Ekonomiyi çok bilen AKP kurmayları, Türk TELEKOM
sadece dört yıllık kârı karşılığında
Hariri sülalesine satılmıştır. Bunun adına
özelleştirme falan denilemez; olsa olsa peşkeş çekmektir,
milleti zarara uğratmaktır. TELEKOMun yıllık kârı,
KİTlerin görev zararı, kamu bankalarının gelir kaybı
toplamı kadardır neredeyse. Bu paralar tüketimi teşvik eden ve
şirketin kârını maksimize edecek yatırımlar
dışında tamamıyla yabancıların kasasına
girmektedir.
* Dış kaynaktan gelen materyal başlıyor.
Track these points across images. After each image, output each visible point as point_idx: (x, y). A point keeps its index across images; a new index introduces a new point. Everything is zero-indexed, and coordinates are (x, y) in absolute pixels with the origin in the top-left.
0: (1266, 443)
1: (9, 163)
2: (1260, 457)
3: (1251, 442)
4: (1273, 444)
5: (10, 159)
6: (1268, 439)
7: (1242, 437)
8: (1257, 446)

Elimize de bütçe deliklerini dış borçlarla kapatmaya
çalışan, bunun için de emeğin, alın terinin ücretlerinden
kesinti yapan bir Türkiye kalmıştır. Birazcık hesap kitap
bilen, ekonomi ilminden anlayan insanın bu denli kârlı ve bir o kadar
da stratejik bir kuruluşu elden çıkarması için aklını
peynir ekmekle yemesi lazımdı. Altın yumurtlayan tavuğu
kesmek, herhâlde, kıymetli arkadaşlar, böyle bir şey olsa gerek.
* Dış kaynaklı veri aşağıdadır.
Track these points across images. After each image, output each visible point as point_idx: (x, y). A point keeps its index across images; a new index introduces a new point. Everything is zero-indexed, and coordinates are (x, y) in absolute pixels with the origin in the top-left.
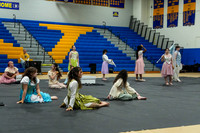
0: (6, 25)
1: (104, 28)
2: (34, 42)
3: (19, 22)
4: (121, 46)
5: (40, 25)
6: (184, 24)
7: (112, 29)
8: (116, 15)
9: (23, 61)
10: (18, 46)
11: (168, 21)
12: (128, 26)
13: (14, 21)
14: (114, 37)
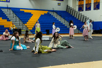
0: (3, 10)
1: (53, 11)
2: (18, 19)
3: (10, 8)
4: (62, 21)
5: (21, 10)
6: (94, 9)
7: (57, 12)
8: (59, 4)
9: (12, 29)
10: (10, 21)
11: (86, 7)
12: (65, 10)
13: (7, 8)
14: (58, 16)
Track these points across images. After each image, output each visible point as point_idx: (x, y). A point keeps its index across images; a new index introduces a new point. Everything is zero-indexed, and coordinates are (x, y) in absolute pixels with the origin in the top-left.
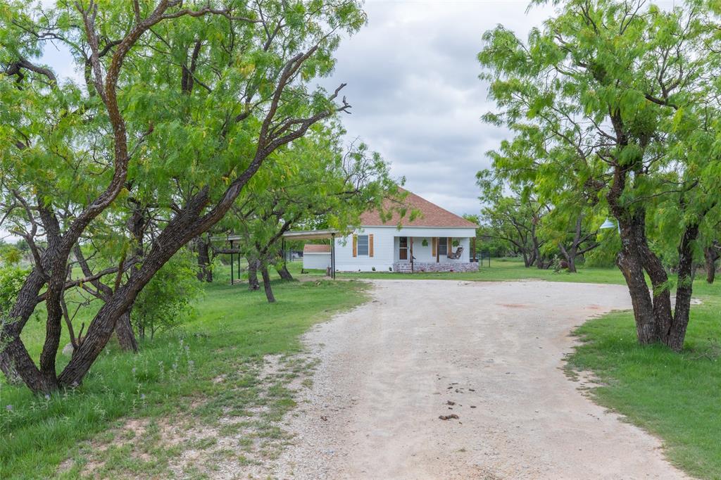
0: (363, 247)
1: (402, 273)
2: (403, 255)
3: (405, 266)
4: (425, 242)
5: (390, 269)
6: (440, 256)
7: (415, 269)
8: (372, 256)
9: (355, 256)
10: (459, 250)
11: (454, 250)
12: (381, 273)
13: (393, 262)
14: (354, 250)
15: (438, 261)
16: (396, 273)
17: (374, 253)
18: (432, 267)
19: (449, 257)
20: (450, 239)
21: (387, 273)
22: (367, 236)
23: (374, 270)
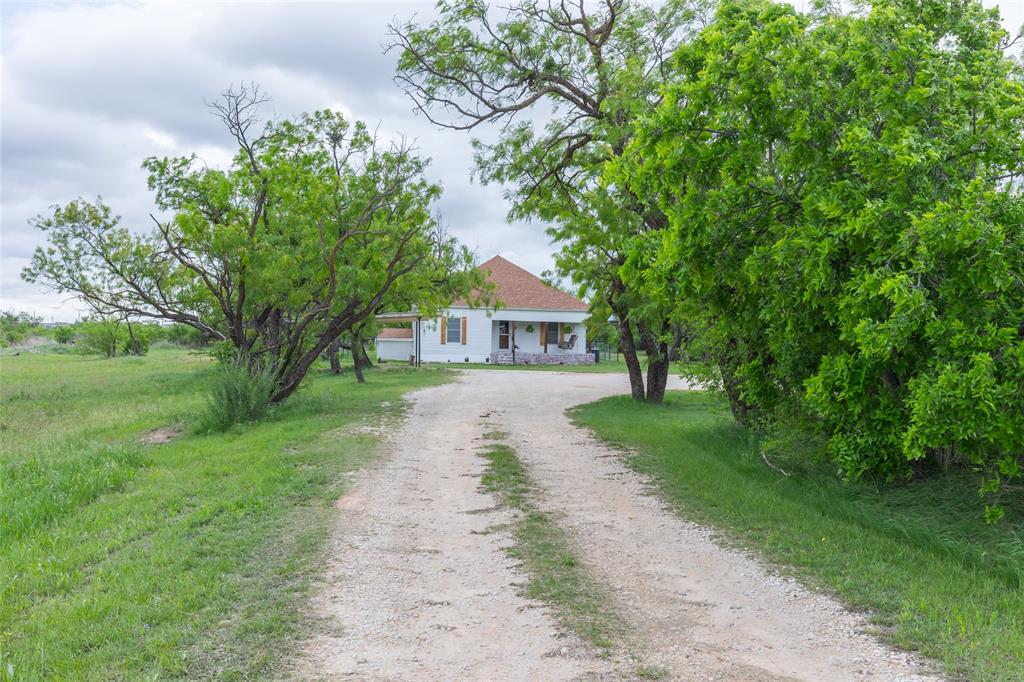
0: (454, 332)
1: (501, 365)
2: (504, 343)
3: (505, 355)
4: (530, 327)
5: (487, 360)
6: (548, 346)
7: (518, 361)
8: (464, 343)
9: (443, 343)
10: (573, 338)
11: (567, 338)
12: (475, 364)
13: (490, 352)
14: (443, 336)
15: (546, 351)
16: (494, 364)
17: (467, 340)
18: (538, 358)
19: (560, 347)
20: (562, 324)
21: (482, 364)
22: (459, 319)
23: (467, 360)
Gerçi AKP baltayı ilk kez taşa vurmuyor; bu
hatayı, bu yanlışı ilk kez yapmıyor. TEKELde,
PETKİMde, elektrik dağıtım ihalelerinde ve birçok
özelleştirmede aynı hesapsızlığı gördük.
Şimdi PTTyi getiriyorsunuz önümüze. Ayinesi
iştir kişinin, lafına bakılmaz. demişler. Bugüne
kadar yaptığınız ortada. Neyinize güvenelim, size milletin
haklarını, milletin değerlerini nasıl emanet edelim? Sadece
bir yolun doğru olması yahut o yolun sonunda bekleyen hedefin
doğru olması yetmez, beraber yürüyeceğiniz yol
arkadaşlarınızın da doğru adam olması lazım.
PTTnin özelleştirilmesi için siz doğru hükûmet değilsiniz
diyoruz.
Sözlerimin sonunda, mayına basarak şehit
olmuş Kahramanmaraşlı ve Adanalı asker kardeşlerimize
Allahtan rahmet, ailelerine ve milletimize de
başsağlığı diliyorum.
Yüce Meclisi saygıyla selamlıyorum. (MHP
sıralarından alkışlar)
BAŞKAN Teşekkür ederim.
Önergeyi oylarınıza sunuyorum: Kabul edenler
Kabul etmeyenler
Kabul edilmemiştir.
Maddeyi oylarınıza sunuyorum: Kabul edenler
Kabul etmeyenler
Kabul edilmiştir.
Birleşime beş dakika ara veriyorum.
Kapanma
Saati: 20.13
ALTINCI
OTURUM
Açılma
Saati: 20.18
BAŞKAN:
Başkan Vekili Meral AKŞENER
KÂTİP ÜYELER: Özlem
YEMİŞÇİ (Tekirdağ), Fatih ŞAHİN (Ankara)
-----0-----
BAŞKAN Sayın milletvekilleri, Türkiye Büyük
Millet Meclisinin 99uncu Birleşiminin Altıncı Oturumunu
açıyorum.
452 sıra sayılı Kanun Tasarısı
üzerindeki görüşmelere devam edeceğiz.
Komisyon? Yok.
Ertelenmiştir
Sözlü soru önergeleri ile diğer denetim
konularını sırasıyla görüşmek için 7 Mayıs 2013
Salı günü saat 15.00te toplanmak üzere birleşimi kapatıyorum.